The Sun Rising by John Donne

Form: Three stanzas of 10 lines each with varied meter and ABBACDCDEE rhyme scheme | Year: 1633

Full Text

Busy old fool, unruly sun,
Why dost thou thus,
Through windows, and through curtains call on us?
Must to thy motions lovers' seasons run?
Saucy pedantic wretch, go chide
Late school boys and sour prentices,
Go tell court huntsmen that the king will ride,
Call country ants to harvest offices;
Love, all alike, no season knows nor clime,
Nor hours, days, months, which are the rags of time.

Thy beams, so reverend and strong
Why shouldst thou think?
I could eclipse and cloud them with a wink,
But that I would not lose her sight so long;
If her eyes have not blinded thine,
Look, and tomorrow late, tell me,
Whether both th' Indias of spice and mine
Be where thou leftst them, or lie here with me.
Ask for those kings whom thou saw'st yesterday,
And thou shalt hear, All here in one bed lay.
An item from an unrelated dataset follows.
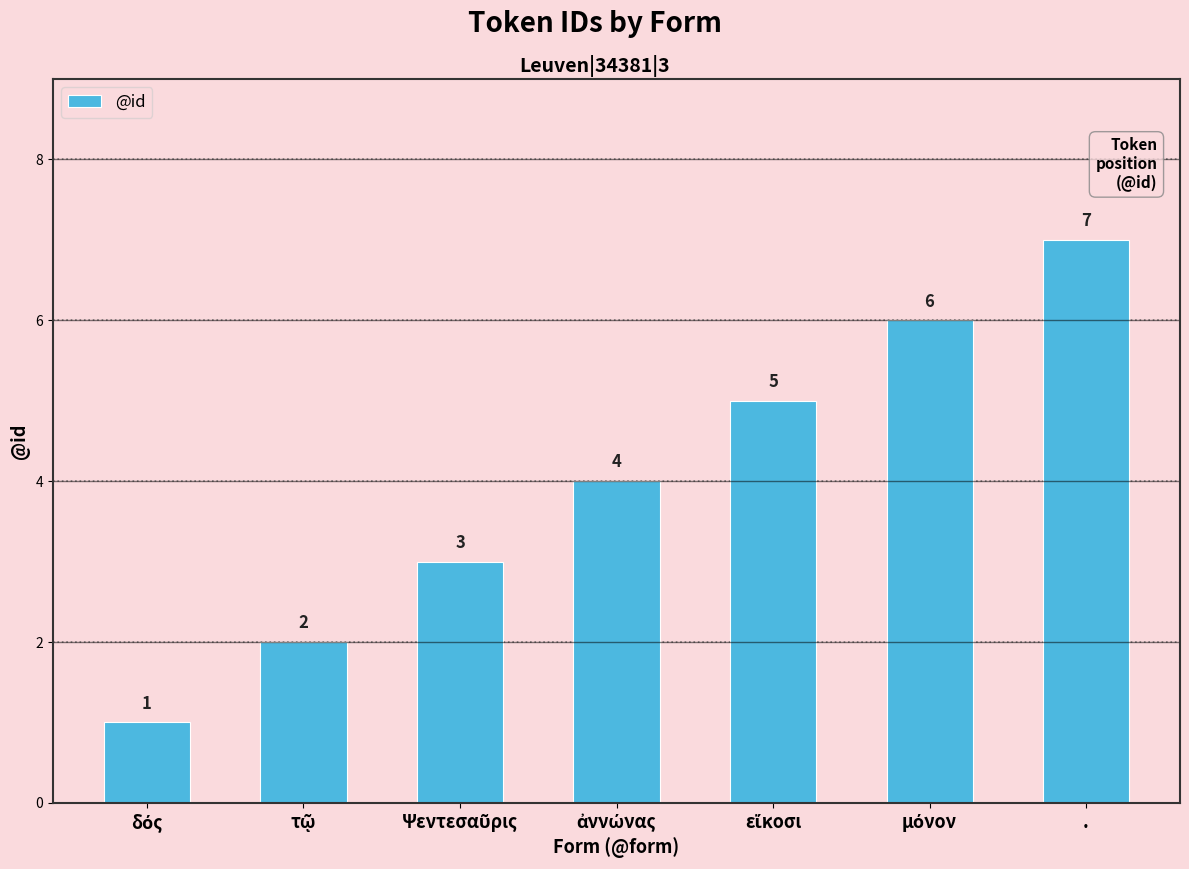

What is the sum of all values?

28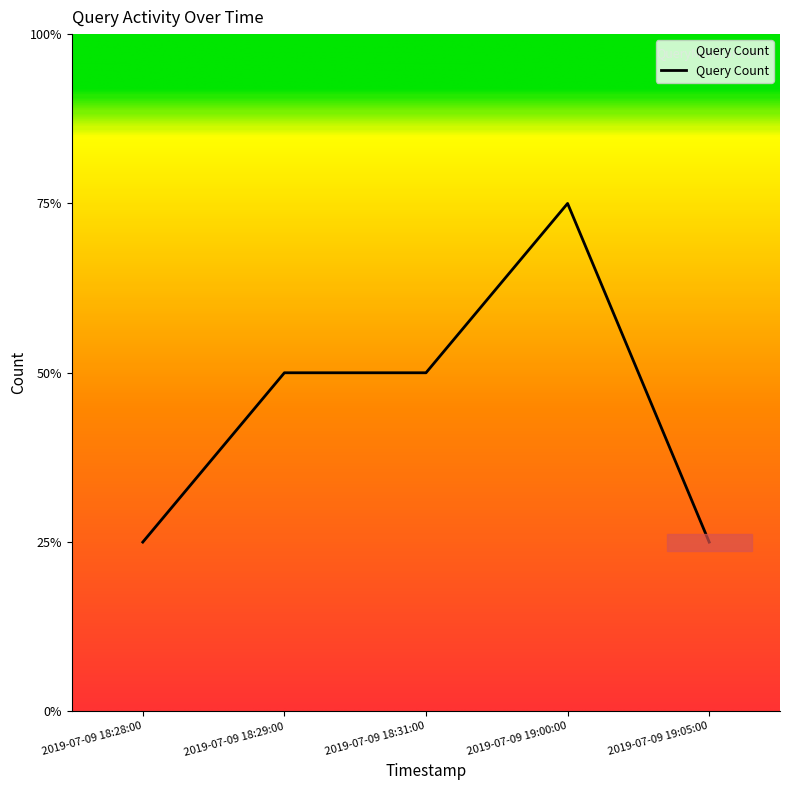

True or false: the data has more than 2 interior local peaks.

False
She's all states, and all princes, I,
Nothing else is.
Princes do but play us; compared to this,
All honor's mimic, all wealth alchemy.
Thou, sun, art half as happy as we,
In that the world's contracted thus;
Thine age asks ease, and since thy duties be
To warm the world, that's done in warming us.
Shine here to us, and thou art everywhere;
This bed thy center is, these walls, thy sphere.

Overview

"The Sun Rising" is Donne at his most audacious: a lover in bed scolds the sun for interrupting, then argues that the entire world — its wealth, its kingdoms, its geography — is concentrated in the beloved. The poem moves from irritation to cosmic hyperbole, ending with the bed as the center of the universe and the bedroom walls as the sun's orbit.

Line-by-Line Analysis

Lines 1-10

The speaker insults the sun as a "busy old fool" and "saucy pedantic wretch," telling it to bother schoolboys and apprentices instead. Love exists outside time — it "no season knows nor clime." Hours, days, and months are mere "rags of time," unworthy of love's attention.

Lines 11-20

The speaker claims he could "eclipse and cloud" the sun's beams with a wink, but won't because he'd lose sight of his beloved. He challenges the sun: look at her eyes, then report whether the riches of "both th' Indias" and all the world's kings aren't right here in this bed.

Lines 21-30

The hyperbole reaches its peak: "She's all states, and all princes, I, / Nothing else is." All worldly honor is "mimic," all wealth "alchemy" (fake). The sun, old and tired, need only warm this room to fulfill its duty to the whole world. The final couplet redraws the cosmos: "This bed thy center is, these walls, thy sphere."

Themes

  • Love as supreme reality
  • Defiance of authority and convention
  • The microcosm of the beloved
  • Time as irrelevant to love

Literary Devices

Apostrophe
Busy old fool, unruly sun — Addressing the sun directly as a meddlesome intruder establishes the speaker's comic authority over cosmic forces.
Hyperbole
She's all states, and all princes, I — The beloved literally contains all the world's wealth and geography — exaggeration as an expression of love's totality.
Metaphysical conceit
This bed thy center is, these walls, thy sphere — Reimagines Ptolemaic cosmology with the lovers' bed as the center of the universe and the bedroom as the sun's orbital sphere.
Metonymy
both th' Indias of spice and mine — The East Indies (spices) and West Indies (gold mines) stand for all the world's wealth, which the speaker claims resides in his beloved.

Historical Context

Published posthumously in 1633 in Donne's Songs and Sonnets, though likely written in the 1590s or early 1600s during his years as a young wit and lover. The poem's cosmology is Ptolemaic — the sun orbits the earth — which Donne uses playfully even as Copernican astronomy was gaining acceptance. The "Indias" references reflect England's expanding awareness of global trade routes and colonial wealth.